David Berri, using the example of the Kansas men’s basketball team, says they are:

To illustrate, prior to the NCAA Men’s Basketball Tournament, Embiid had produced 4.67 wins for the Kansas Jayhawks (calculated essentially according this approach used for the NBA). Using college revenue data from the U.S. Department of Education, economist Robert Brown (for research Brown, I, and a few others are working on) estimated that one win for the Kansas men’s basketball team was worth $159,601 in 2010-11 ($166,585 in 2014 dollars). Given these two numbers, Embiid was worth approximately $777,286 (again, prior to the tournament). If we take the USA Today number seriously, this means the Jayhawks have underpaid Embiid by a bit more than $650,000.

Repeating the same calculation for every player on the Jayhawks, we see, as the following table illustrates, that Andrew Wiggins (who some people think is worth the number one pick in the NBA draft) was only the fourth most productive Jayhawk this year. Even though Wiggins has underperformed relative to expectations, he has still been underpaid by more than $450,000. And combined, this entire team has been underpaid by about $2 million.

Lord of the Rings author J.R.R. Tolkien was largely responsible for the resurgence of interest in the Anglo-Saxon poem Beowulf, so it’s only fitting that his translation from 1926 is finally being published. Tolkien’s son Christopher, who edited the work said:

“It is as if he entered into the imagined past: standing beside Beowulf and his men shaking out their mail-shirts as they beached their ship on the coast of Denmark, listening to the rising anger of Beowulf at the taunting of Unferth, or looking up in amazement at Grendel’s terrible hand set under the roof of Heorot.”

Tolkien’s Beowulf will be available on May 22.

Given my inability to do complex math, it’s especially troubling to learn that scientists at Cornell have discovered that flies are doing calculus:

At Cornell University, for instance, researchers have been investigating how the flies recover when their flight is momentarily disturbed. Among their conclusions: a small group of fly neurons is solving calculus problems, or what for humans are calculus problems.

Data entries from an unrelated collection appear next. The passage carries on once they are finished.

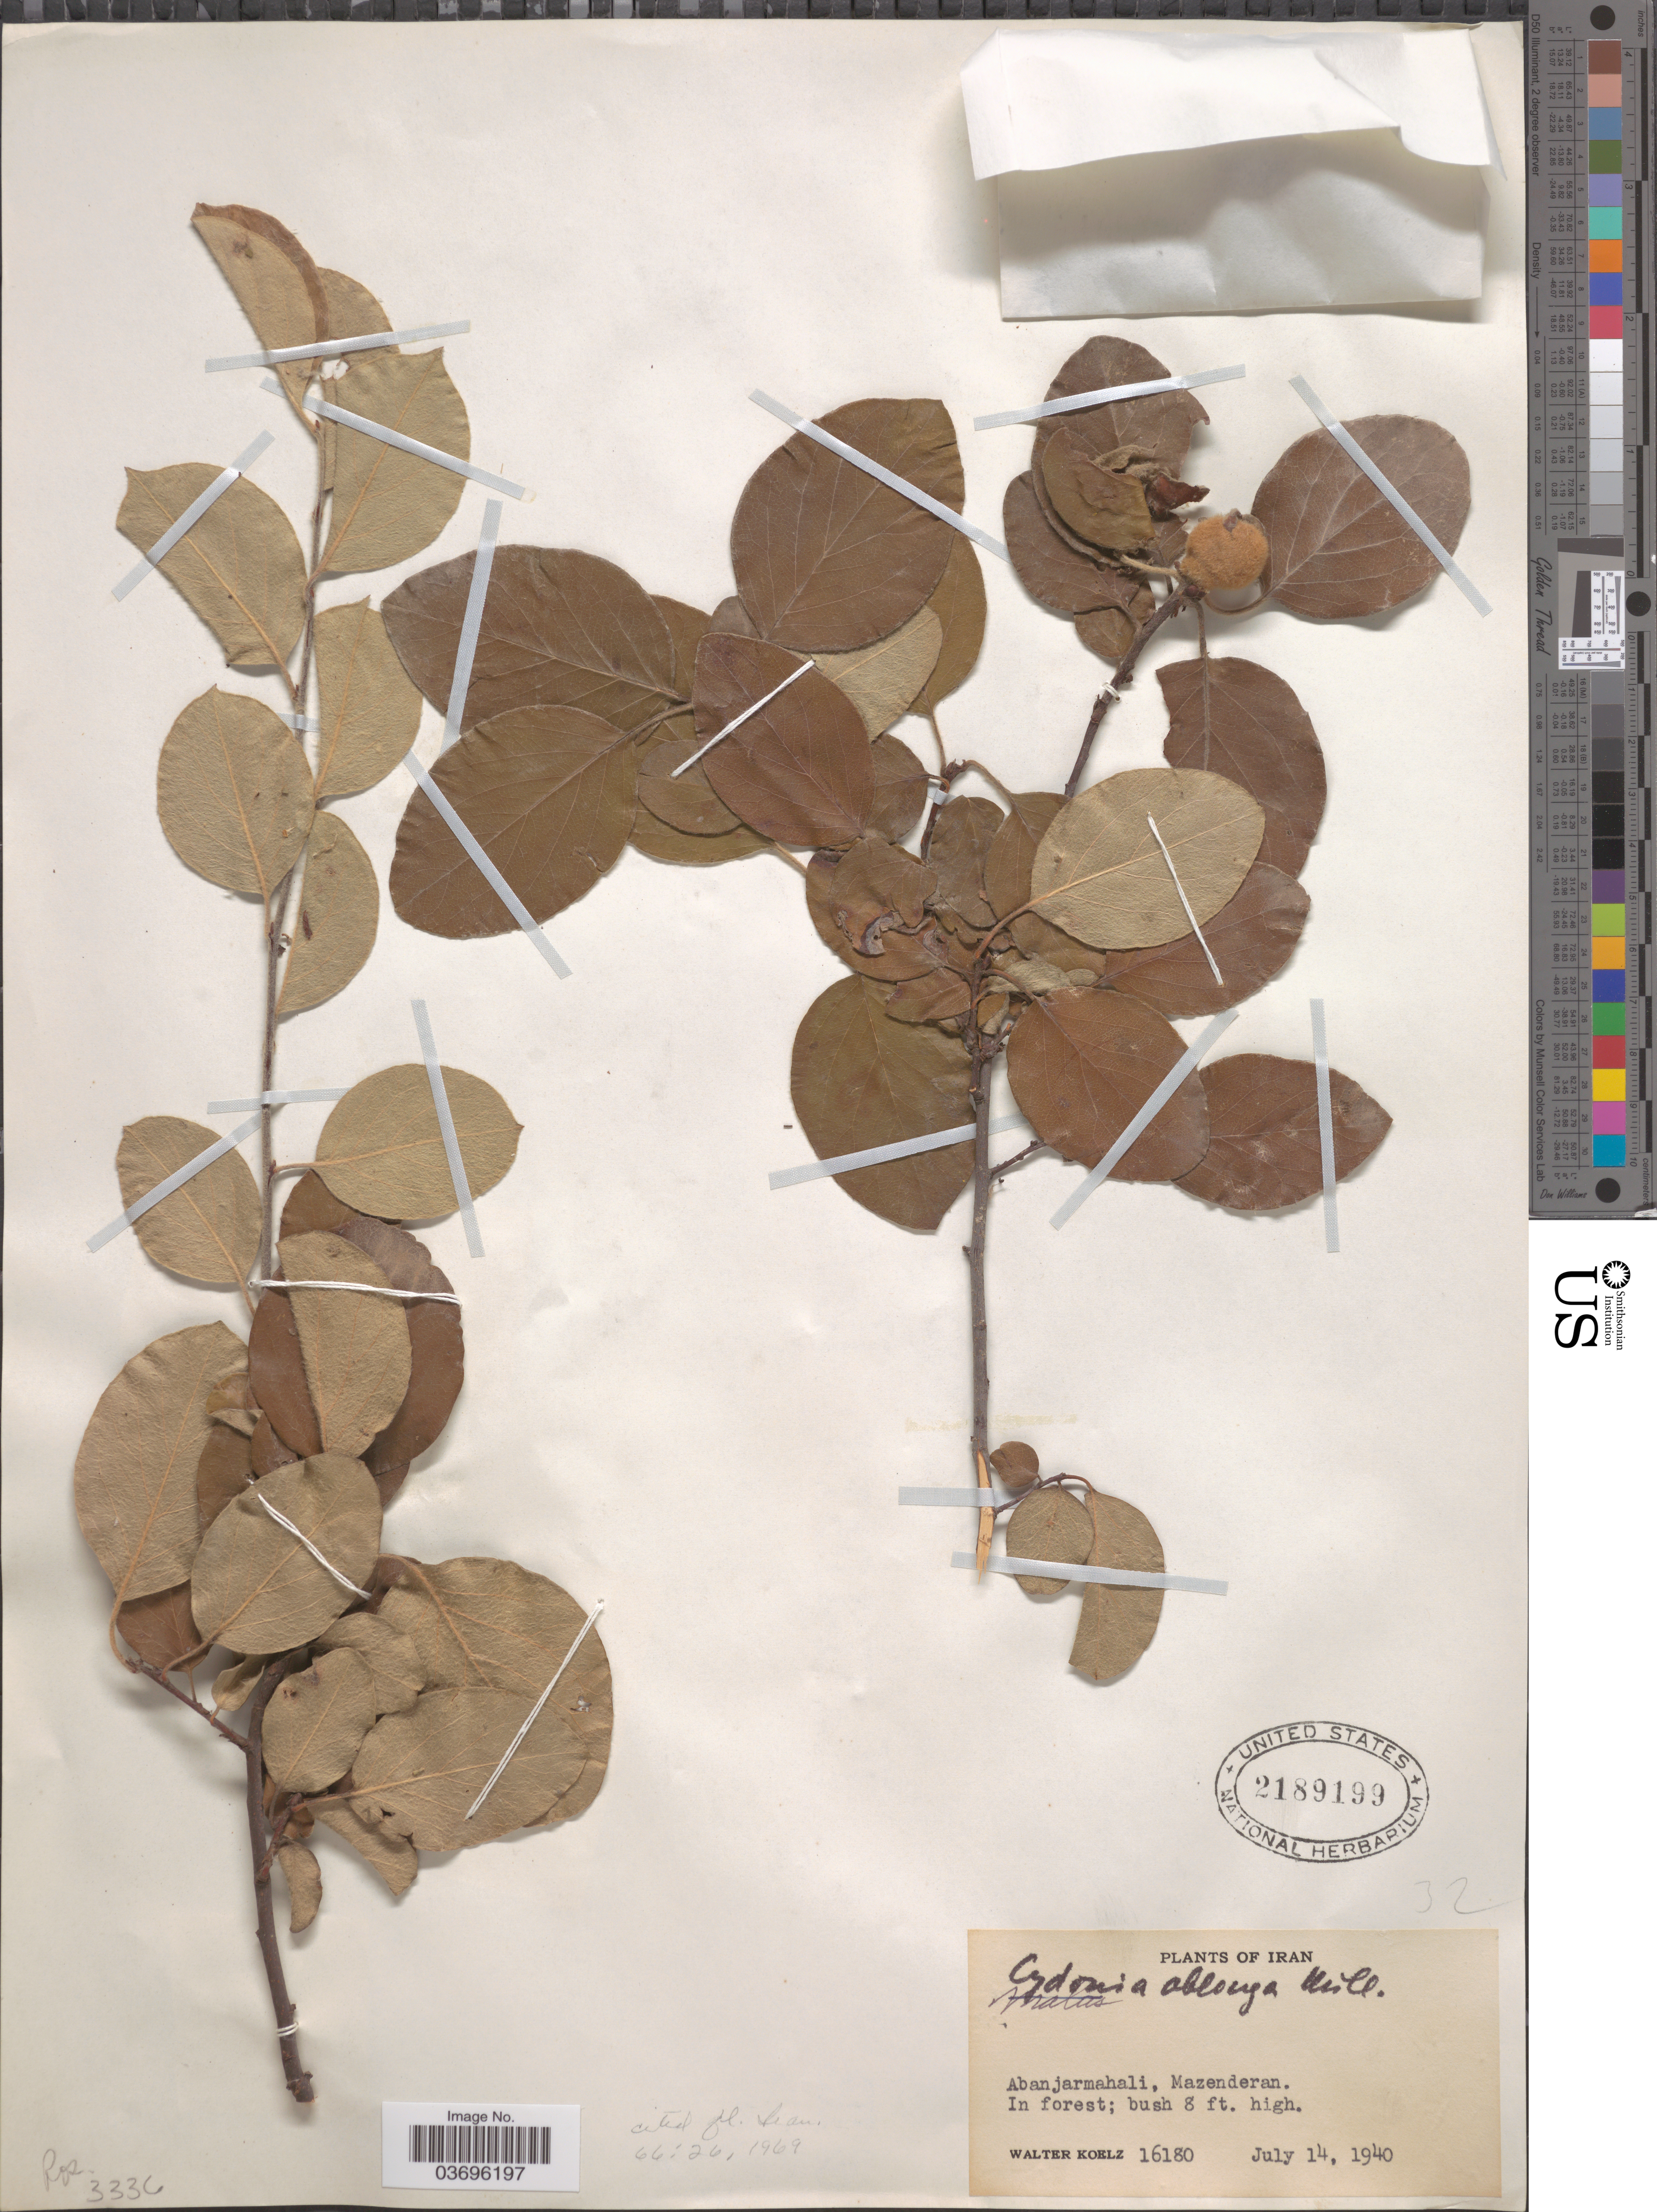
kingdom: Plantae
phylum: Tracheophyta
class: Magnoliopsida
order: Rosales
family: Rosaceae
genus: Cydonia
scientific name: Cydonia oblonga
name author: Mill.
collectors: W. N. Koelz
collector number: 16180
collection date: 1940-07-14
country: Iran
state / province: Mazandaran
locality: Abanjarmahali.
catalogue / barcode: US 2189199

To do the research, the members of Cornell team — Itai Cohen and his colleagues, including Z. Jane Wang, John Guckenheimer, Tsevi Beatus and Leif Ristroph, who is now at New York University — glue tiny magnets to the flies and use a magnetic pulse to pull them this way or that. In the language of aeronautics, the scientists disturb either the flies’ pitch (up or down), yaw (left or right) or roll, which is just what it sounds like.